RECORDED INFORMATION
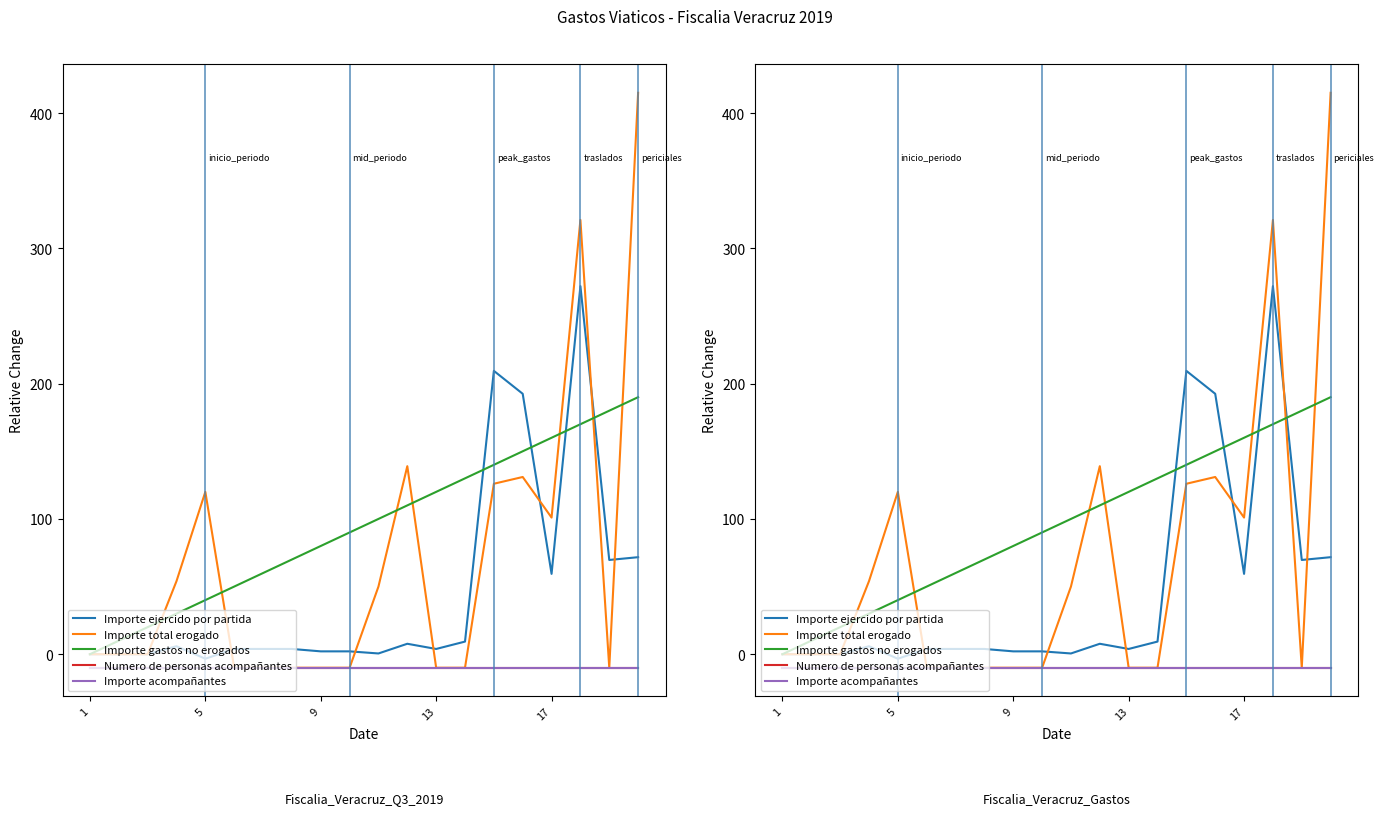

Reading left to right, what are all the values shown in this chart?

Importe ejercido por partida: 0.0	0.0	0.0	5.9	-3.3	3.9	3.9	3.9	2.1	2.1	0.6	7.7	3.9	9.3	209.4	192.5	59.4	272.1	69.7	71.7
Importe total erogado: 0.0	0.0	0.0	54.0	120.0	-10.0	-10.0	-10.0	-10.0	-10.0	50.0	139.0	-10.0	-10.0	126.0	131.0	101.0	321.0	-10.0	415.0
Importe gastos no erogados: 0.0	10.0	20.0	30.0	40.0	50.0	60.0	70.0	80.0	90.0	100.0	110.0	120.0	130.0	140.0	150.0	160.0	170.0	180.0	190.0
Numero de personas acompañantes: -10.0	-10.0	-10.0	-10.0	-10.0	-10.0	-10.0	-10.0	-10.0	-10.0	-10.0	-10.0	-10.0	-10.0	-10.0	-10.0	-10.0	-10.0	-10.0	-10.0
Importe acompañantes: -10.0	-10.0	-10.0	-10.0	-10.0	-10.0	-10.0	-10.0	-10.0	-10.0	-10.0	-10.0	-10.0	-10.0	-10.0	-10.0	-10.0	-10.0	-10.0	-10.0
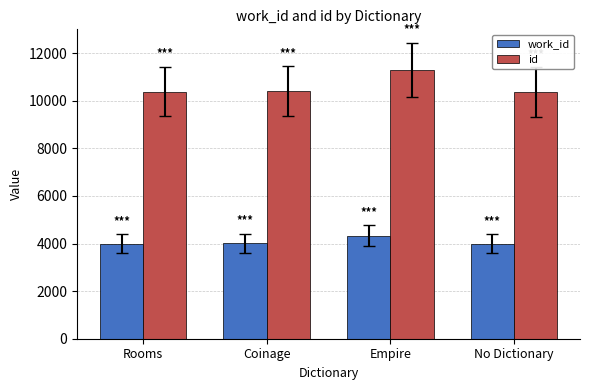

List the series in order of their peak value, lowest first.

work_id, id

WHAT IS EXPECTED
Rewrite the lines starting with the line containing "List the series" and going on through the end of the rows, replacing "peak" with "maximum" and leaving everything else unchanged.

ANSWER TO THE EXERCISE
List the series in order of their maximum value, lowest first.

work_id, id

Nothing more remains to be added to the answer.